● Текст для чтения:
Самыми большими русскоязычными поклонниками Джойса были, есть и остаются — так уж вышло — профессиональные физики и математики с острыми иррадиирующими болями в словесность как искусство и в философию как призвание. Впрочем, не только русскоязычных математиков и физиков это касается — те же кварки, на признании которых строится вся современная теория мироздания, не случайно были поименованы по словечку, придуманному «некруглым» нынешним юбиляром, — его читатели и почитатели, его многоязыкий и англоговорящий контингент…
«Три кварка, три кварка для мистера Марка…» Кто скажет, есть ли общее у мистера Марка, упомянутого крикливыми чайками Джеймса Джойса, с апостолом-евангелистом того же имени, чей символ — лев (крылатый лев), и есть ли общее у этих самых кварков: то двоичных, то троичных, — с ипостасями Бога-Троицы? «Я загадал столько загадок и головоломок, что учёным потребуются века, чтобы разгадать, что же я имел в виду, и это единственный путь обеспечить бессмертие», — что это за творческий посыл, и творческий ли он вообще? Ах, да: «Назначение художника — творить прекрасное. Но что есть прекрасное — это уже другой вопрос». Даже разбитая вдребезги «калокагатия», словно голограмма, даёт иллюзию цельности себя самой как идеала. «Я хочу сжимать в объятиях красоту, которая ещё не пришла в мир…» То не место даже, но хронотоп, в котором вот-вот должна явиться рождённая из пены богиня…
Однако это — всего лишь иллюзия. Цельный идеал не сводится к «прекраснодоброму» как таковому, не ищет, «где светлее», — он вообще «о другом», поскольку распределяет всё сущее и мнимое по чётким и жёстким категориям: что прекрасно, а что безобразно, что трагично, а что комично, что возвышенно, а что низменно, что добро, а что зло, что должно, а что недолжно. И недолжное добро оказывается много хуже должного зла. Это не вообще, а здесь и сейчас, по отношению к кому и к чему… Но да, прятать недолжное за прекрасным, за возвышенным и за добрым, и за всем вышеперечисленным вместе, — более чем интересное, многомерное, увлекательное и по-своему очень выгодное занятие. Способное обеспечить даже бессмертие, не говоря уже обо всём остальном.

● Что нужно сделать:
1) Кто, согласно тексту о Джойсе, были, есть и остаются его самыми большими русскоязычными поклонниками?
2) Продолжите текст о Джойсе сразу после его последнего предложения.
Следующий далее материал взят из другого источника.

● Фрагмент данных:
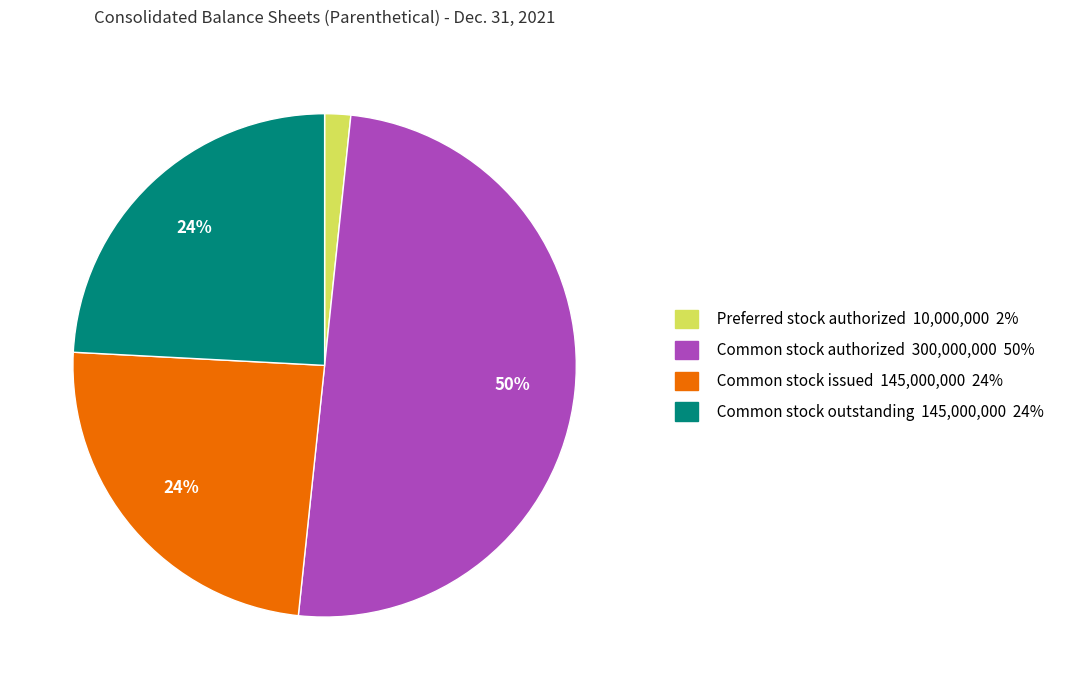

To the nearest percent, what is the average slice percentage?

25%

● Результаты упражнения:
1) Профессиональные физики и математики с острыми иррадиирующими болями в словесность как искусство и в философию как призвание.

2)
«На каждый вопрос есть чёткий ответ:
У нас есть "максим", у них его нет».
Хилэр Беллок
Известное дело: за свободу торговли всегда выступают те государства и страны, которые на данный момент обладают самой передовой суммой производящих (а заодно, как правило, военных, уничтожающих) технологий. То же справедливо и для политики, и для культуры. Демократия порождает диктатуру столь же неизбежно, как конкуренция — монополию. Первая мировая война, помимо всего прочего, была ещё и войной слов, войной языков. Английский язык одержал в ней безусловную победу, его империя осталась единственно выжившей. И в британской, и в американской своей итерации. Но слова Джеймса Джойса: «Это же полная, вопиющая бессмыслица — ненавидеть людей за то, что они живут, так сказать, не на нашей улице и болтают не на нашем наречии», — слова безусловного победителя. Победителя во всех смыслах. Удел остальных, которые «не на нашей улице и не на нашем наречии», — переводить, а ещё лучше расшифровывать им сказанное, даже взятое как трофей. Разбираться в мáксимах и "максимах"… Такое не подлежит ненависти. Слегка снобистскому презрению, в крайнем случае. «Языков существует больше, чем требуется…»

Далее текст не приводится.